-- INSTRUCTIONS TO FOLLOW --
Count the lines in the records below that contain the string "watch", treating uppercase and lowercase letters as different, and give only that number.

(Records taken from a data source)
— begin —
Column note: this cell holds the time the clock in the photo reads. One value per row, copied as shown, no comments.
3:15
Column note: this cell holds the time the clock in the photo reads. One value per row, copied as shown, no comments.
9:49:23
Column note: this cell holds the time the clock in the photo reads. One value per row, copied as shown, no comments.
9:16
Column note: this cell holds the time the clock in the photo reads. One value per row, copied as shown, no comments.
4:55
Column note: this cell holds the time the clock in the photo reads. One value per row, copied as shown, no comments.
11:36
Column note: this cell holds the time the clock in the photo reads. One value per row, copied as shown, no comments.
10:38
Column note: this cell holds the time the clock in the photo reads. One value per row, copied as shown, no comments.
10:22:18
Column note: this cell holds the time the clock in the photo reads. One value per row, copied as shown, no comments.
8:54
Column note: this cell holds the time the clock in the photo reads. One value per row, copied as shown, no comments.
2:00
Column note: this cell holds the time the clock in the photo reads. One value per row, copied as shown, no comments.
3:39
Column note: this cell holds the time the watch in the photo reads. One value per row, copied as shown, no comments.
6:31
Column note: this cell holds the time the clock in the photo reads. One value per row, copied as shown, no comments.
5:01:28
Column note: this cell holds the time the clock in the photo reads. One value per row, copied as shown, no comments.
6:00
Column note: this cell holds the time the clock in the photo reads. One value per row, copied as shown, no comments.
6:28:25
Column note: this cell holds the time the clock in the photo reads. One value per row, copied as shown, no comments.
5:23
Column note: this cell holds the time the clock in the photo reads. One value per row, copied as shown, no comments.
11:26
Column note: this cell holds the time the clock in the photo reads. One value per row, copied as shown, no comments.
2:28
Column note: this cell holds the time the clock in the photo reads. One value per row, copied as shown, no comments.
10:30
— end —
-- SOLUTION TO THE PROBLEM --
1